** What is required **
The required output is the exact run of lines in the listing below from the line holding "reg [7:0] r_Mux_Addr_Data = 0;" through the line holding "G04 #@! TF.CreationDate,2022-04-21T02:31:35-04:00*", with no pictures.

** Task material **
——

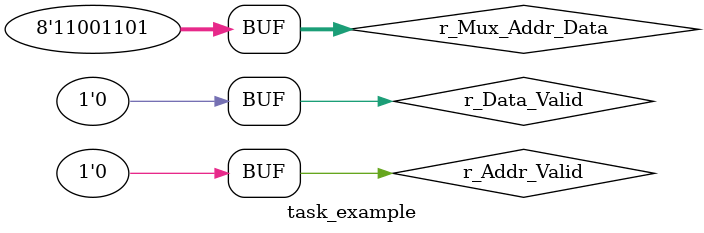
<source format=v>
module task_example();

  reg [7:0] r_Mux_Addr_Data = 0;
  reg       r_Addr_Valid = 1'b0;
  reg       r_Data_Valid = 1'b0;

  task do_write;
    input [7:0] i_addr, i_data;
    begin
      r_Addr_Valid    = 1'b1;
      r_Mux_Addr_Data = i_addr;
      #10;
      r_Addr_Valid    = 1'b0;
      r_Data_Valid    = 1'b1;
      r_Mux_Addr_Data = i_data;
      #10;
      r_Data_Valid    = 1'b0;
      #10;
    end
  endtask

  initial begin
    #10;
    do_write(8'h00, 8'hAB);
    do_write(8'h01, 8'hBC);
    do_write(8'h02, 8'hCD);
  end

  initial begin
    $dumpfile("task_example.vcd");
    $dumpvars();
  end

endmodule

</source>
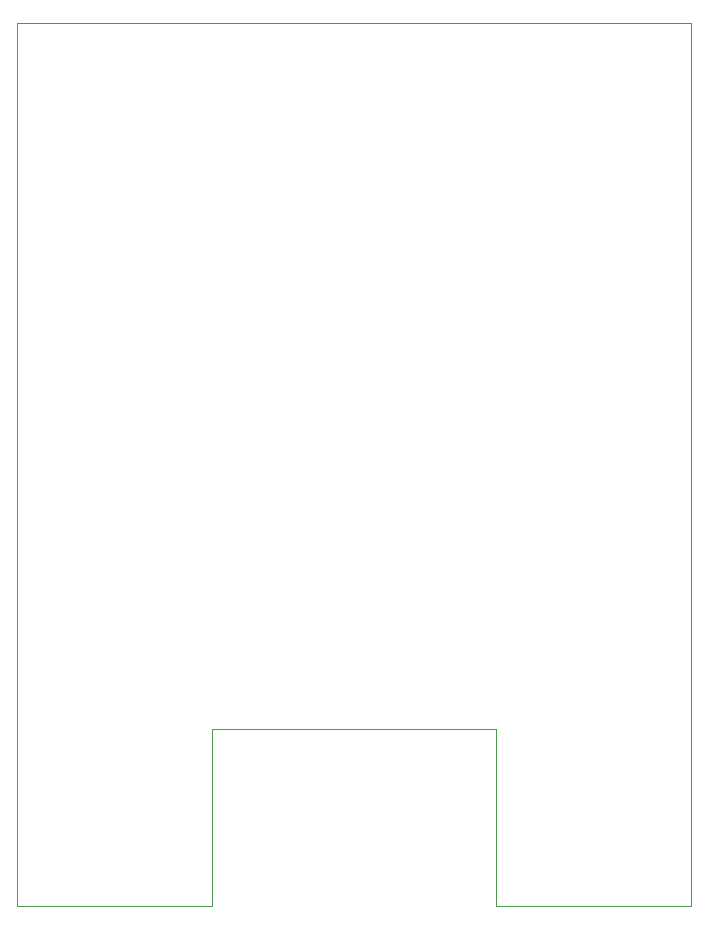
<source format=gm1>
G04 #@! TF.GenerationSoftware,KiCad,Pcbnew,(6.0.4)*
G04 #@! TF.CreationDate,2022-04-21T02:31:35-04:00*
G04 #@! TF.ProjectId,malice-striker-v2-2,6d616c69-6365-42d7-9374-72696b65722d,rev?*
G04 #@! TF.SameCoordinates,Original*
G04 #@! TF.FileFunction,Profile,NP*
%FSLAX46Y46*%
G04 Gerber Fmt 4.6, Leading zero omitted, Abs format (unit mm)*
G04 Created by KiCad (PCBNEW (6.0.4)) date 2022-04-21 02:31:35*
%MOMM*%
%LPD*%
G01*
G04 APERTURE LIST*
G04 #@! TA.AperFunction,Profile*
%ADD10C,0.100000*%
G04 #@! TD*
G04 APERTURE END LIST*
D10*
X58500000Y-94000000D02*
X34500000Y-94000000D01*
X18000000Y-109000000D02*
X18000000Y-34200000D01*
X75000000Y-34200000D02*
X75000000Y-109000000D01*
X18000000Y-34200000D02*
X75000000Y-34200000D01*
X18000000Y-109000000D02*
X34500000Y-109000000D01*
X34500000Y-109000000D02*
X34500000Y-94000000D01*
X58500000Y-109000000D02*
X58500000Y-94000000D01*
X75000000Y-109000000D02*
X58500000Y-109000000D01*
M02*

</source>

——

** Response **
  reg [7:0] r_Mux_Addr_Data = 0;
  reg       r_Addr_Valid = 1'b0;
  reg       r_Data_Valid = 1'b0;

  task do_write;
    input [7:0] i_addr, i_data;
    begin
      r_Addr_Valid    = 1'b1;
      r_Mux_Addr_Data = i_addr;
      #10;
      r_Addr_Valid    = 1'b0;
      r_Data_Valid    = 1'b1;
      r_Mux_Addr_Data = i_data;
      #10;
      r_Data_Valid    = 1'b0;
      #10;
    end
  endtask

  initial begin
    #10;
    do_write(8'h00, 8'hAB);
    do_write(8'h01, 8'hBC);
    do_write(8'h02, 8'hCD);
  end

  initial begin
    $dumpfile("task_example.vcd");
    $dumpvars();
  end

endmodule

</source>
<source format=gm1>
G04 #@! TF.GenerationSoftware,KiCad,Pcbnew,(6.0.4)*
G04 #@! TF.CreationDate,2022-04-21T02:31:35-04:00*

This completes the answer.